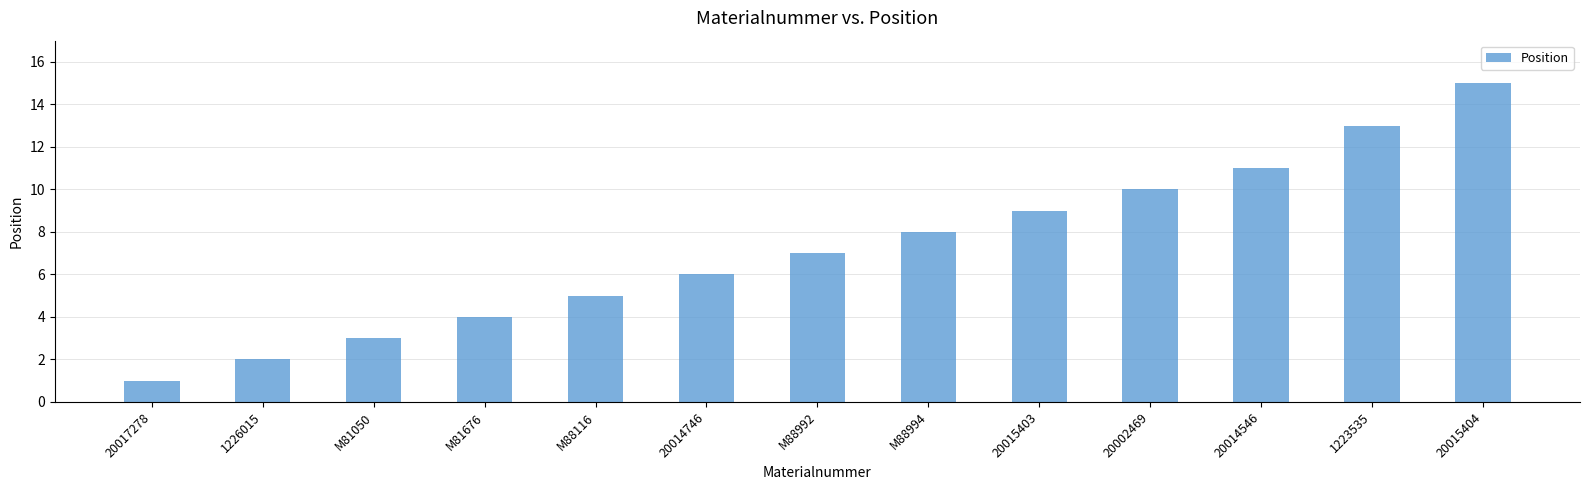

Approximately how many times larger is the value at M88994 compared to 20002469?

0.8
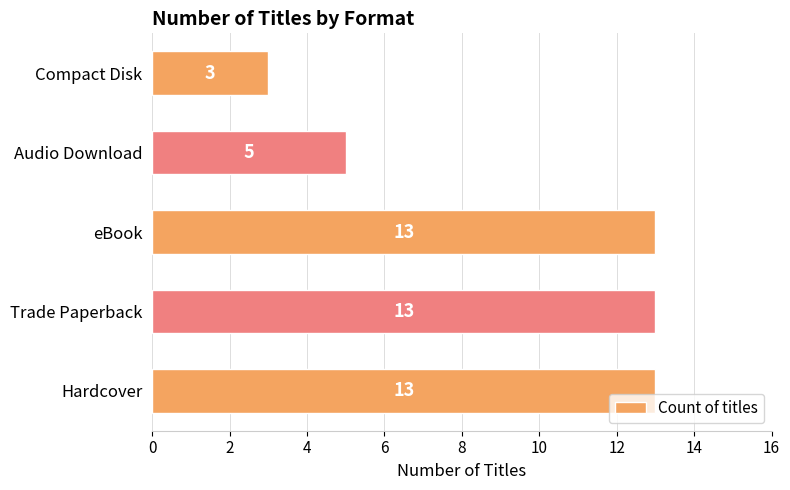

What is the change in value from eBook to Compact Disk?

-10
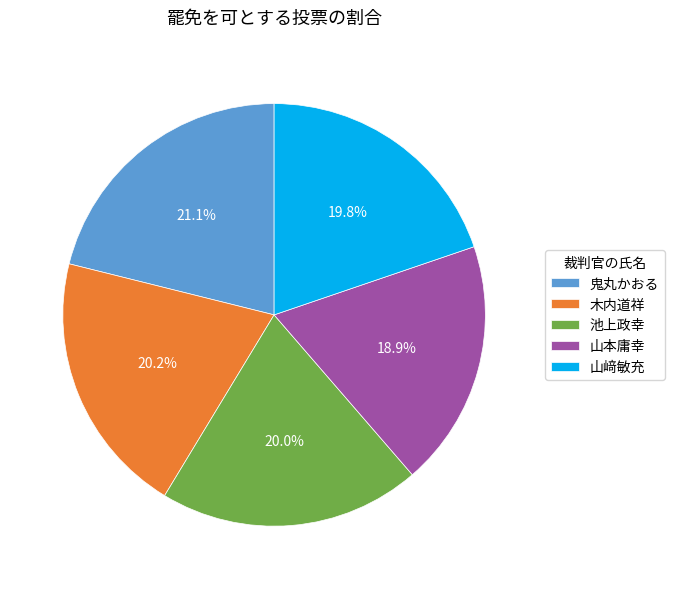

Count the number of slices in the pie.

5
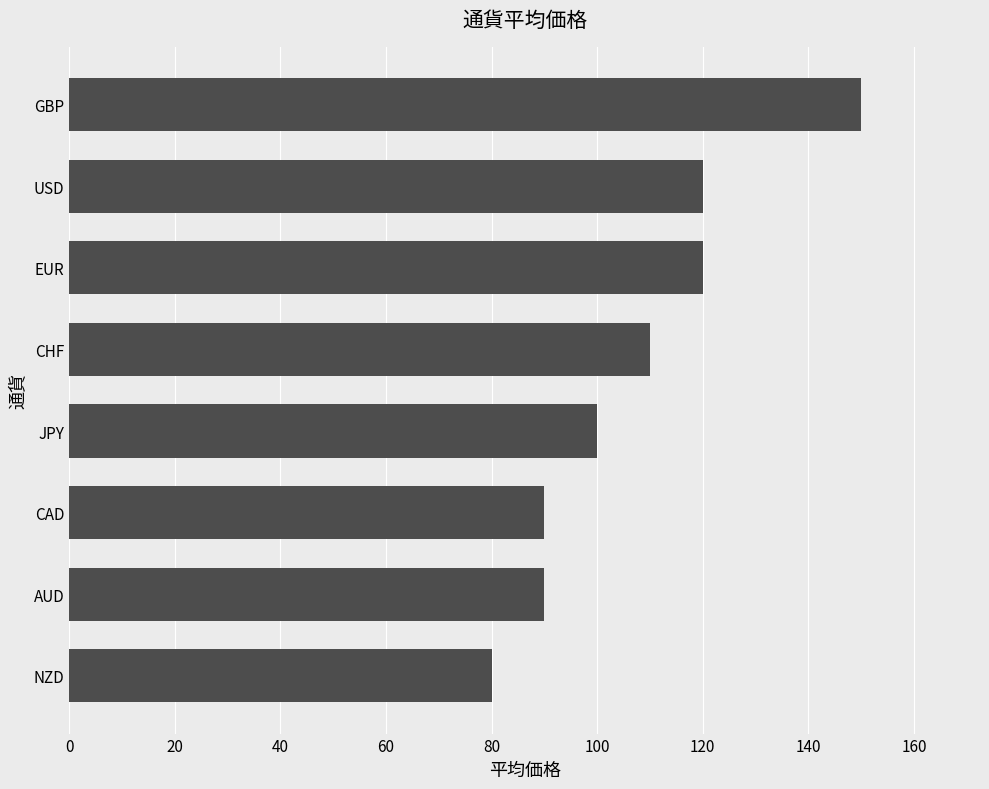

Reading bottom to top, transcribe all the data shown in this chart.

NZD=80	AUD=90	CAD=90	JPY=100	CHF=110	EUR=120	USD=120	GBP=150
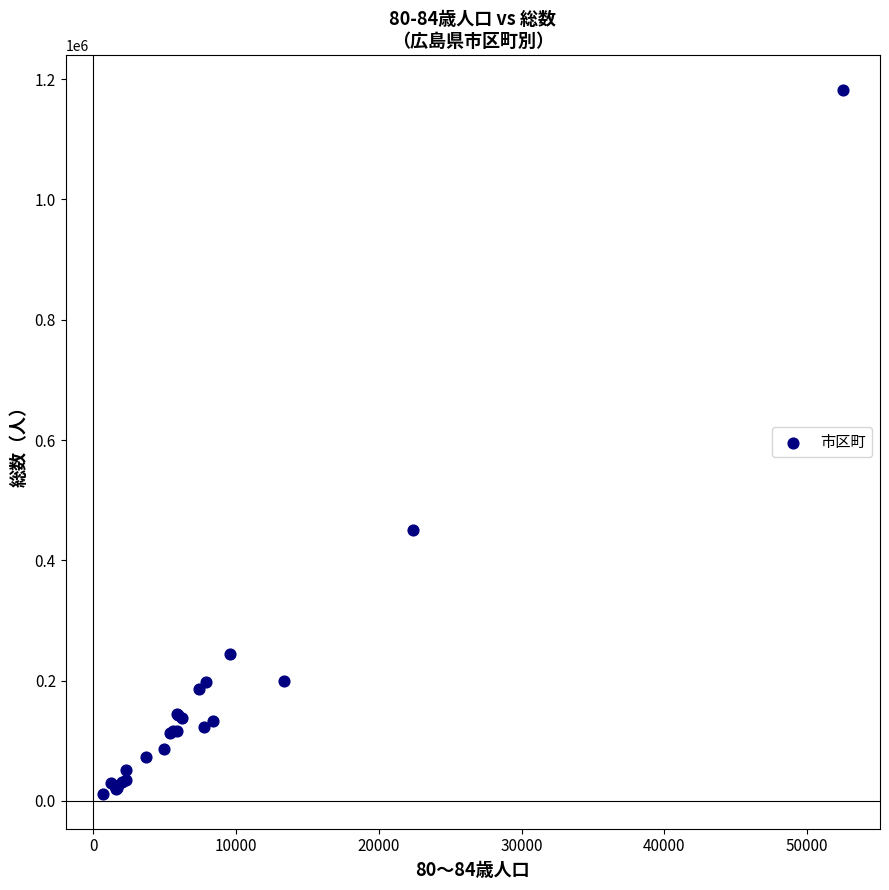

What Y value in the scatter plot is closest to 596680?

450209.0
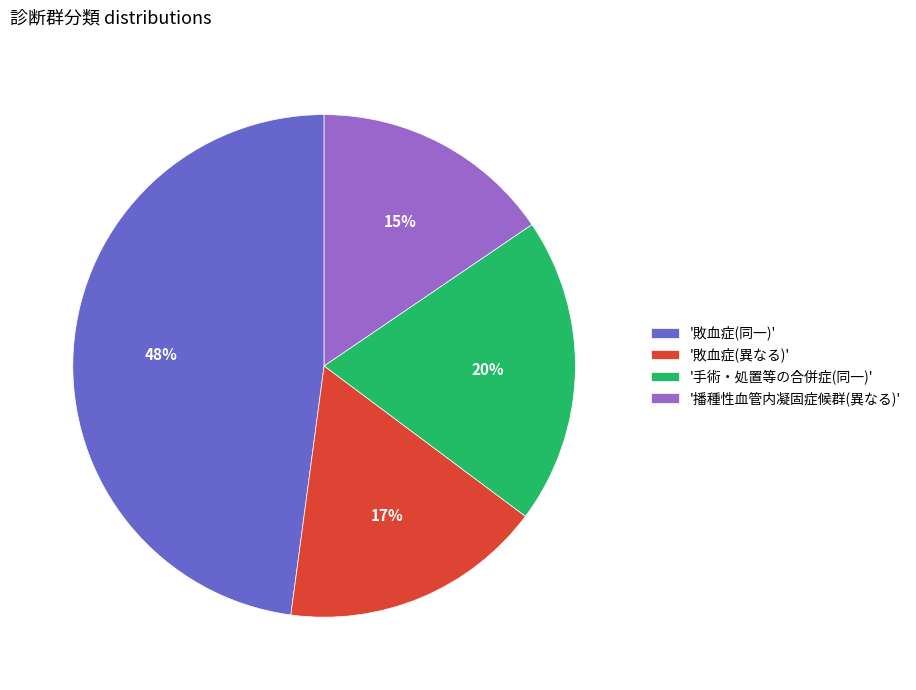

Which slice is the largest?

'敗血症(同一)'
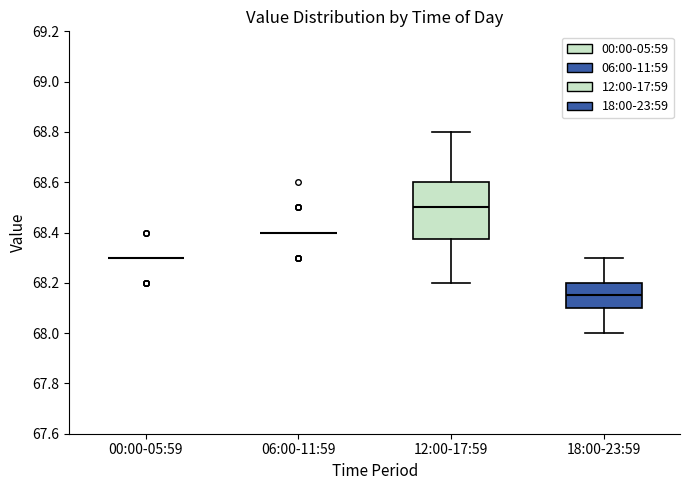

Where does the lower whisker of the box for 12:00-17:59 end on the y-axis? The values are not printed on the chart, so give them approximately, as read against the axis.

68.20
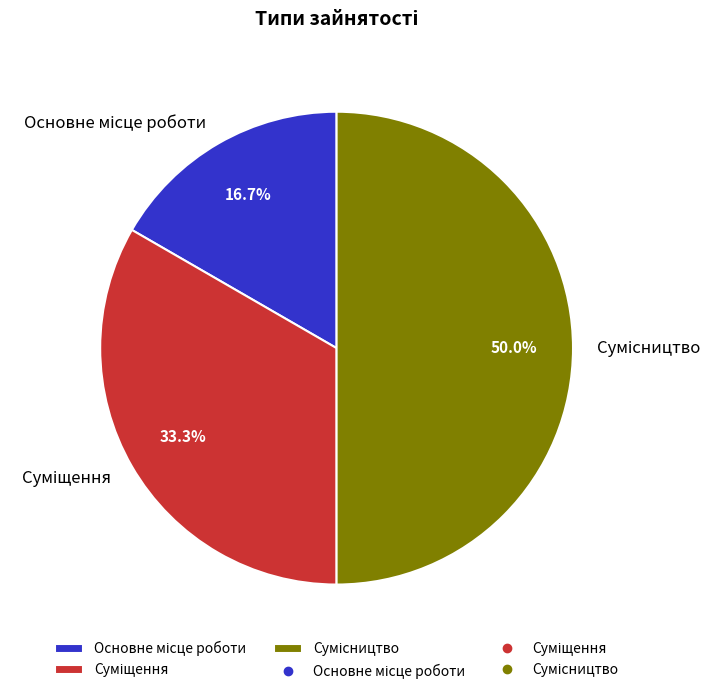

Does Суміщення account for over 50% of the chart?

No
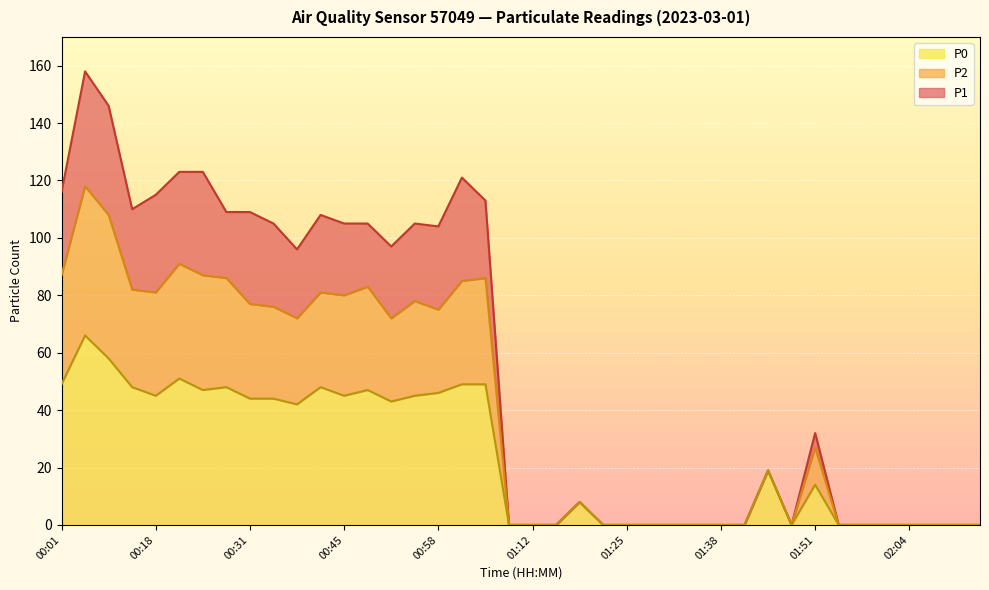

What is the maximum value shown in the chart?

158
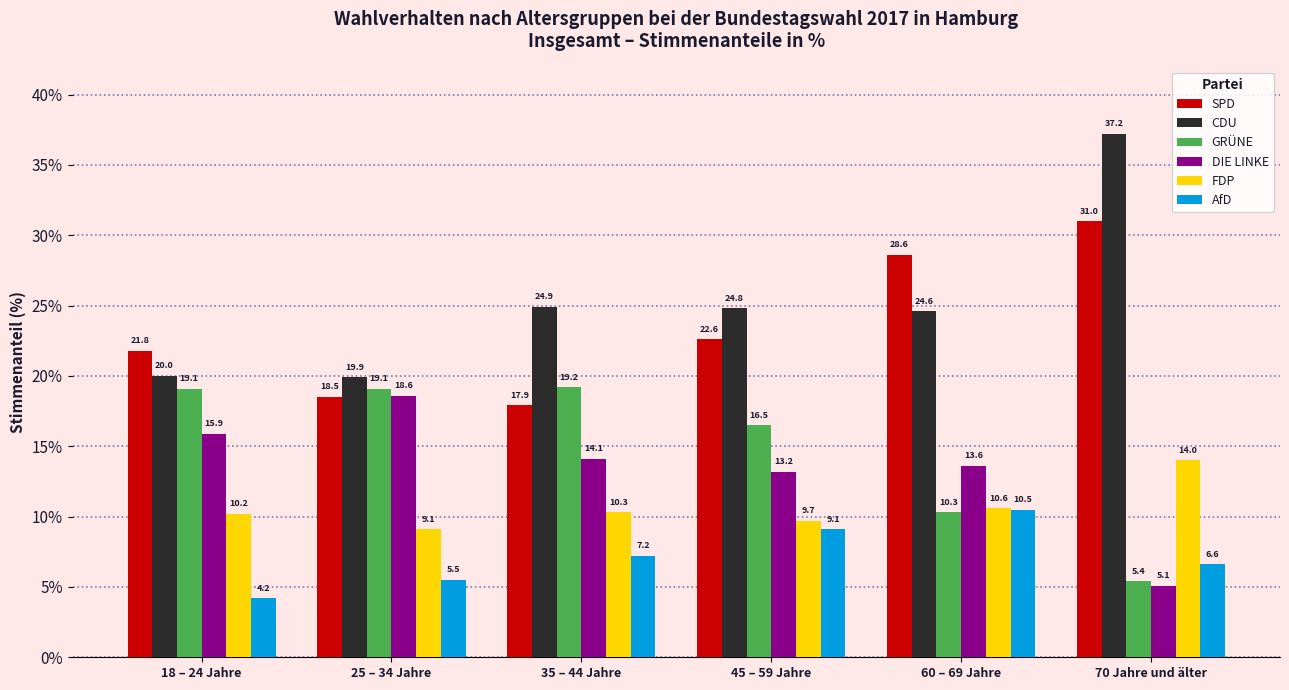

Where does the CDU series first go above 24?

35 – 44 Jahre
----------
**WHAT THE TASK REQUIRES:**
Identify each line in the listing above that contains the string "chart", treating uppercase and lowercase as distinct, and copy those lines.

**EXERCISE SOLUTION:**
Reading bottom to top, transcribe all the data shown in this chart.
Where does the lower whisker of the box for 12:00-17:59 end on the y-axis? The values are not printed on the chart, so give them approximately, as read against the axis.
Does Суміщення account for over 50% of the chart?
What is the maximum value shown in the chart?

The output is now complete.